START Input data

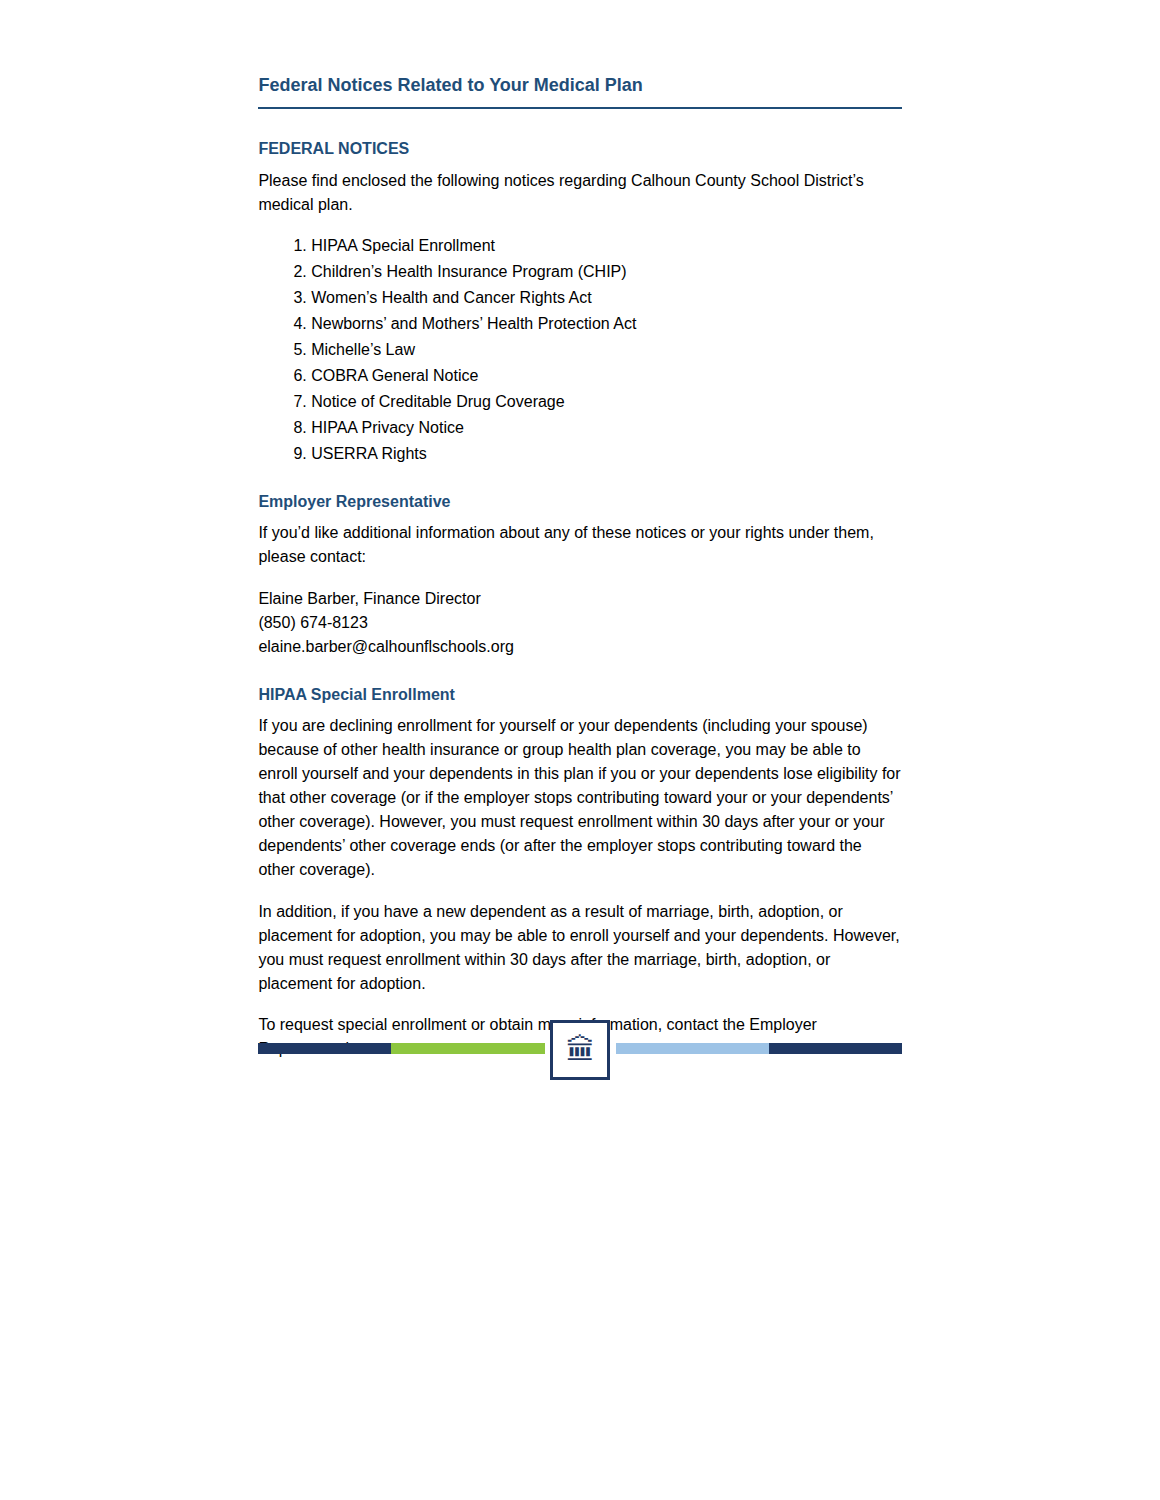Federal Notices Related to Your Medical Plan
FEDERAL NOTICES
Please find enclosed the following notices regarding Calhoun County School District’s medical plan.
HIPAA Special Enrollment
Children’s Health Insurance Program (CHIP)
Women’s Health and Cancer Rights Act
Newborns’ and Mothers’ Health Protection Act
Michelle’s Law
COBRA General Notice
Notice of Creditable Drug Coverage
HIPAA Privacy Notice
USERRA Rights
Employer Representative
If you’d like additional information about any of these notices or your rights under them, please contact:
Elaine Barber, Finance Director
(850) 674-8123
elaine.barber@calhounflschools.org
HIPAA Special Enrollment
If you are declining enrollment for yourself or your dependents (including your spouse) because of other health insurance or group health plan coverage, you may be able to enroll yourself and your dependents in this plan if you or your dependents lose eligibility for that other coverage (or if the employer stops contributing toward your or your dependents’ other coverage). However, you must request enrollment within 30 days after your or your dependents’ other coverage ends (or after the employer stops contributing toward the other coverage).
In addition, if you have a new dependent as a result of marriage, birth, adoption, or placement for adoption, you may be able to enroll yourself and your dependents. However, you must request enrollment within 30 days after the marriage, birth, adoption, or placement for adoption.
To request special enrollment or obtain more information, contact the Employer Representative
🏛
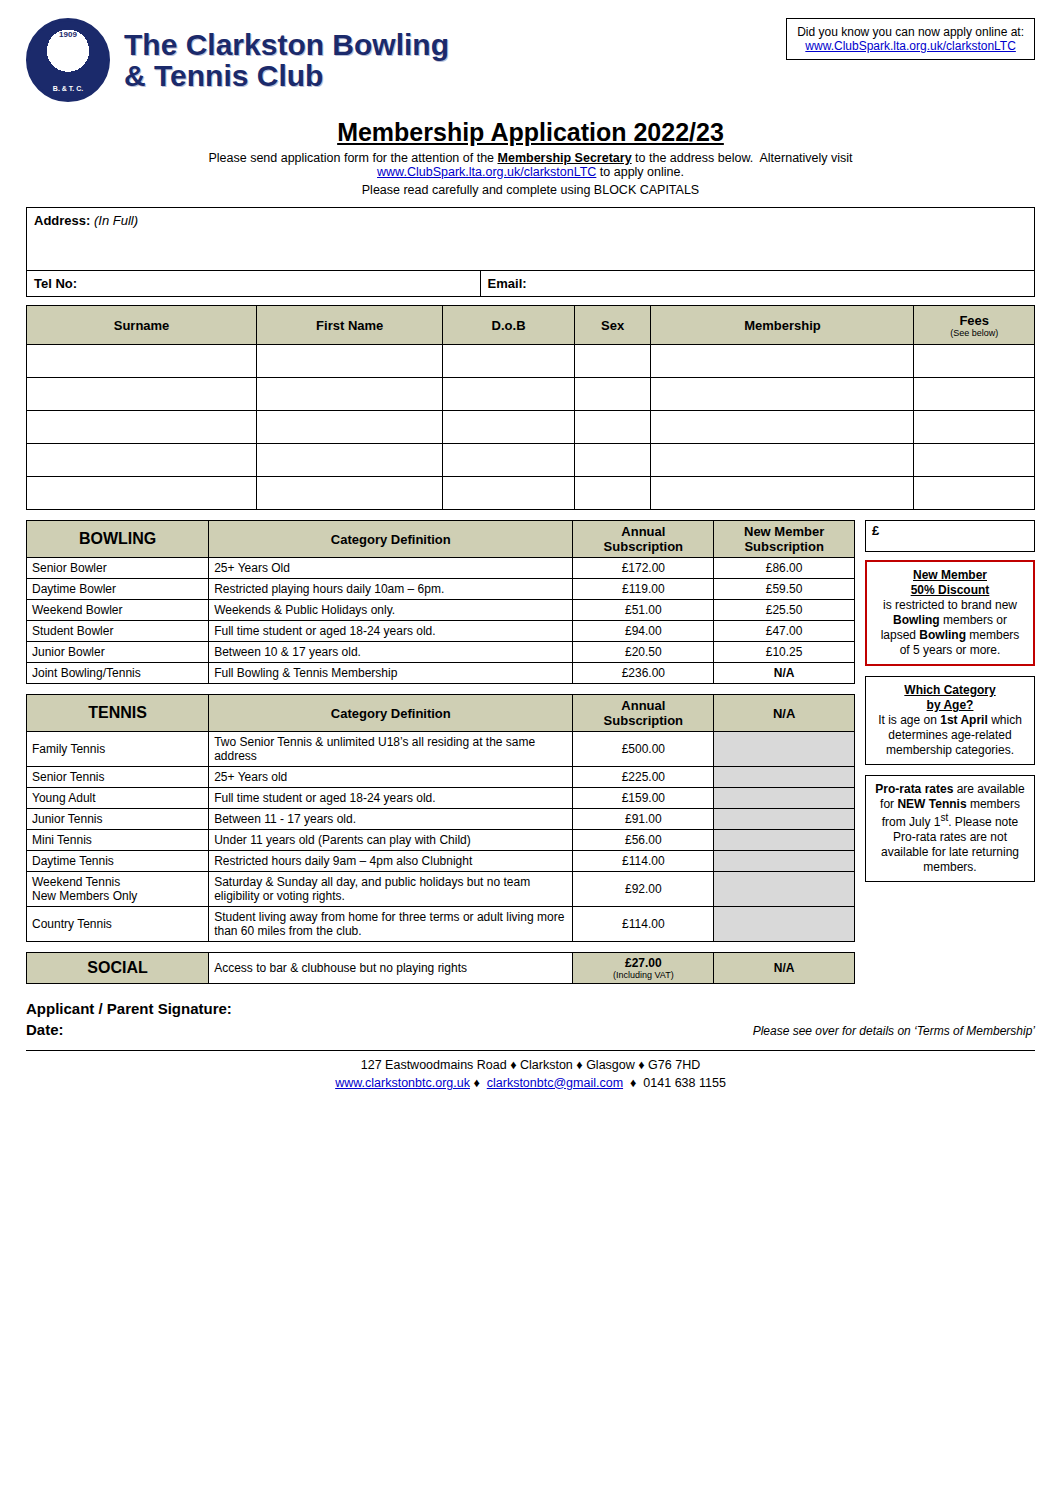The Clarkston Bowling
& Tennis Club
Did you know you can now apply online at:
www.ClubSpark.lta.org.uk/clarkstonLTC
Membership Application 2022/23
Please send application form for the attention of the Membership Secretary to the address below. Alternatively visit
www.ClubSpark.lta.org.uk/clarkstonLTC to apply online.
Please read carefully and complete using BLOCK CAPITALS
| Address: (In Full) |
| Tel No: | Email: |
| Surname | First Name | D.o.B | Sex | Membership | Fees (See below) |
| --- | --- | --- | --- | --- | --- |
| BOWLING | Category Definition | Annual Subscription | New Member Subscription |
| --- | --- | --- | --- |
| Senior Bowler | 25+ Years Old | £172.00 | £86.00 |
| Daytime Bowler | Restricted playing hours daily 10am – 6pm. | £119.00 | £59.50 |
| Weekend Bowler | Weekends & Public Holidays only. | £51.00 | £25.50 |
| Student Bowler | Full time student or aged 18-24 years old. | £94.00 | £47.00 |
| Junior Bowler | Between 10 & 17 years old. | £20.50 | £10.25 |
| Joint Bowling/Tennis | Full Bowling & Tennis Membership | £236.00 | N/A |
| TENNIS | Category Definition | Annual Subscription | N/A |
| --- | --- | --- | --- |
| Family Tennis | Two Senior Tennis & unlimited U18’s all residing at the same address | £500.00 | |
| Senior Tennis | 25+ Years old | £225.00 | |
| Young Adult | Full time student or aged 18-24 years old. | £159.00 | |
| Junior Tennis | Between 11 - 17 years old. | £91.00 | |
| Mini Tennis | Under 11 years old (Parents can play with Child) | £56.00 | |
| Daytime Tennis | Restricted hours daily 9am – 4pm also Clubnight | £114.00 | |
| Weekend Tennis New Members Only | Saturday & Sunday all day, and public holidays but no team eligibility or voting rights. | £92.00 | |
| Country Tennis | Student living away from home for three terms or adult living more than 60 miles from the club. | £114.00 | |
| SOCIAL | Access to bar & clubhouse but no playing rights | £27.00 (Including VAT) | N/A |
£
New Member
50% Discount
is restricted to brand new Bowling members or lapsed Bowling members of 5 years or more.
Which Category
by Age?
It is age on 1st April which determines age-related membership categories.
Pro-rata rates are available for NEW Tennis members from July 1st. Please note Pro-rata rates are not available for late returning members.
Applicant / Parent Signature:
Date:
Please see over for details on ‘Terms of Membership’
127 Eastwoodmains Road ♦ Clarkston ♦ Glasgow ♦ G76 7HD
www.clarkstonbtc.org.uk ♦ clarkstonbtc@gmail.com ♦ 0141 638 1155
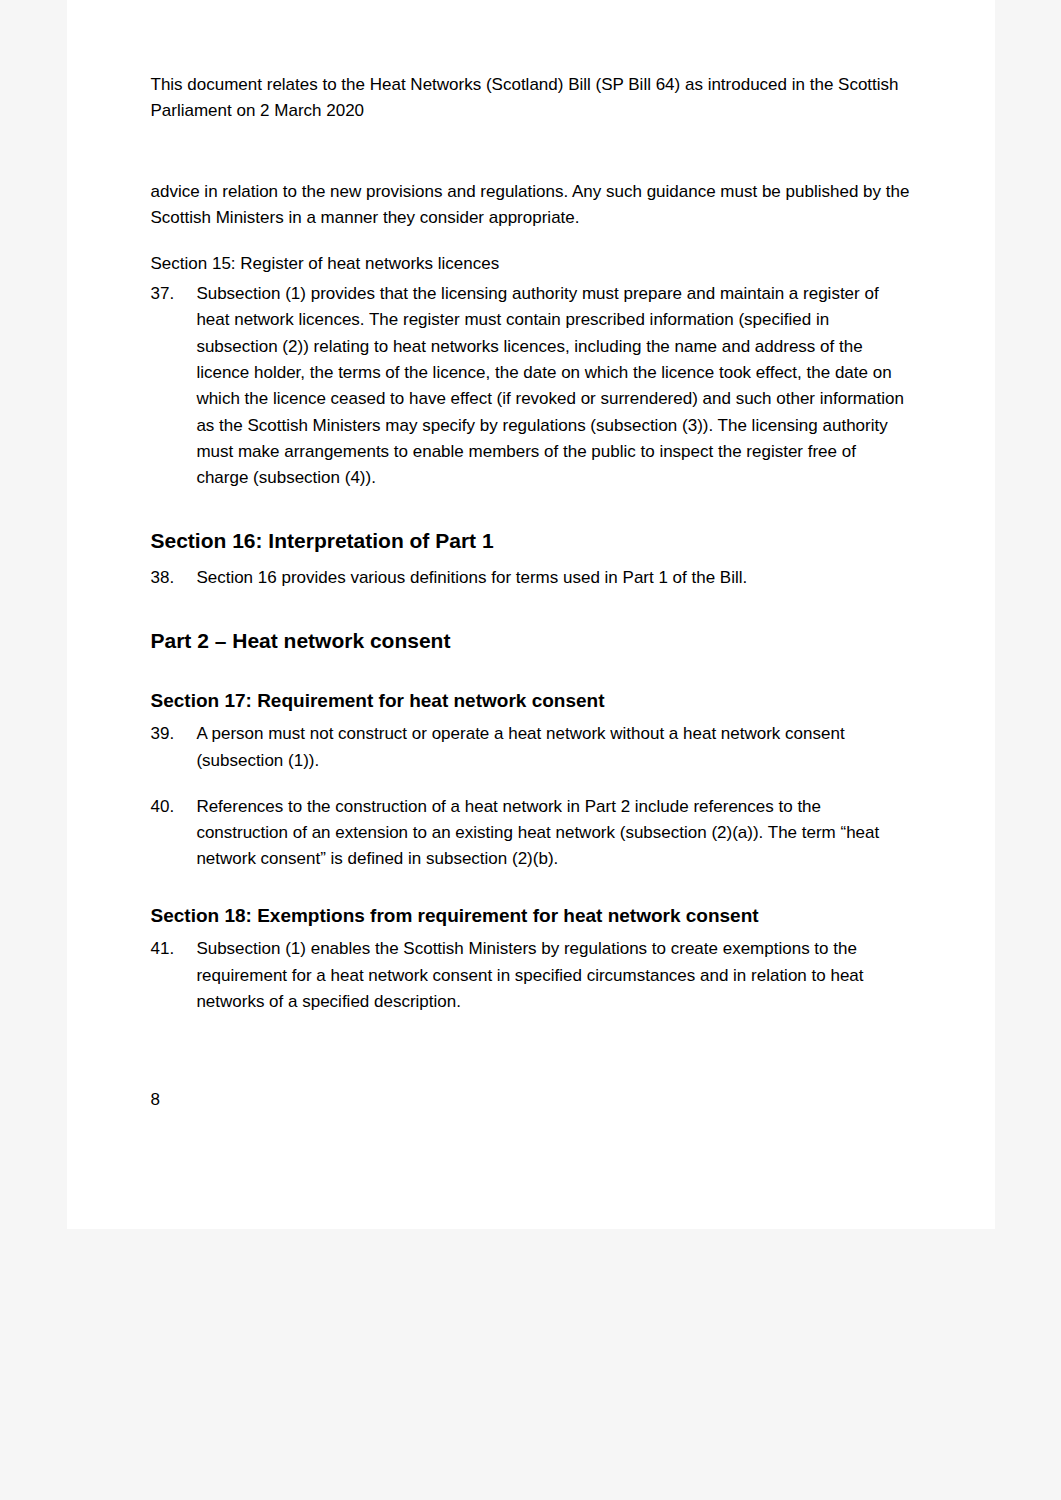This document relates to the Heat Networks (Scotland) Bill (SP Bill 64) as introduced in the Scottish Parliament on 2 March 2020
advice in relation to the new provisions and regulations. Any such guidance must be published by the Scottish Ministers in a manner they consider appropriate.
Section 15: Register of heat networks licences
37.
Subsection (1) provides that the licensing authority must prepare and maintain a register of heat network licences. The register must contain prescribed information (specified in subsection (2)) relating to heat networks licences, including the name and address of the licence holder, the terms of the licence, the date on which the licence took effect, the date on which the licence ceased to have effect (if revoked or surrendered) and such other information as the Scottish Ministers may specify by regulations (subsection (3)). The licensing authority must make arrangements to enable members of the public to inspect the register free of charge (subsection (4)).
Section 16: Interpretation of Part 1
38.
Section 16 provides various definitions for terms used in Part 1 of the Bill.
Part 2 – Heat network consent
Section 17: Requirement for heat network consent
39.
A person must not construct or operate a heat network without a heat network consent (subsection (1)).
40.
References to the construction of a heat network in Part 2 include references to the construction of an extension to an existing heat network (subsection (2)(a)). The term “heat network consent” is defined in subsection (2)(b).
Section 18: Exemptions from requirement for heat network consent
41.
Subsection (1) enables the Scottish Ministers by regulations to create exemptions to the requirement for a heat network consent in specified circumstances and in relation to heat networks of a specified description.
8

END Input data

§ What is needed:
Please copy the lines in the records above between the one holding "Please read carefully" and the one holding "is restricted to", inclusive, exactly and with no other line.

§ Response area:
Please read carefully and complete using BLOCK CAPITALS
| Address: (In Full) |
| Tel No: | Email: |
| Surname | First Name | D.o.B | Sex | Membership | Fees (See below) |
| --- | --- | --- | --- | --- | --- |
| BOWLING | Category Definition | Annual Subscription | New Member Subscription |
| --- | --- | --- | --- |
| Senior Bowler | 25+ Years Old | £172.00 | £86.00 |
| Daytime Bowler | Restricted playing hours daily 10am – 6pm. | £119.00 | £59.50 |
| Weekend Bowler | Weekends & Public Holidays only. | £51.00 | £25.50 |
| Student Bowler | Full time student or aged 18-24 years old. | £94.00 | £47.00 |
| Junior Bowler | Between 10 & 17 years old. | £20.50 | £10.25 |
| Joint Bowling/Tennis | Full Bowling & Tennis Membership | £236.00 | N/A |
| TENNIS | Category Definition | Annual Subscription | N/A |
| --- | --- | --- | --- |
| Family Tennis | Two Senior Tennis & unlimited U18’s all residing at the same address | £500.00 | |
| Senior Tennis | 25+ Years old | £225.00 | |
| Young Adult | Full time student or aged 18-24 years old. | £159.00 | |
| Junior Tennis | Between 11 - 17 years old. | £91.00 | |
| Mini Tennis | Under 11 years old (Parents can play with Child) | £56.00 | |
| Daytime Tennis | Restricted hours daily 9am – 4pm also Clubnight | £114.00 | |
| Weekend Tennis New Members Only | Saturday & Sunday all day, and public holidays but no team eligibility or voting rights. | £92.00 | |
| Country Tennis | Student living away from home for three terms or adult living more than 60 miles from the club. | £114.00 | |
| SOCIAL | Access to bar & clubhouse but no playing rights | £27.00 (Including VAT) | N/A |
£
New Member
50% Discount
is restricted to brand new Bowling members or lapsed Bowling members of 5 years or more.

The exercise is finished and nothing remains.